= Exercise aim =
Copy every line of the listing below word for word.

◇ ◇ ◇

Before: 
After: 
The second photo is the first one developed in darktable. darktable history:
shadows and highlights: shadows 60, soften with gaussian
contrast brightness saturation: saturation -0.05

◇ ◇ ◇

= Solved problem =
Before: 
After: 
The second photo is the first one developed in darktable. darktable history:
shadows and highlights: shadows 60, soften with gaussian
contrast brightness saturation: saturation -0.05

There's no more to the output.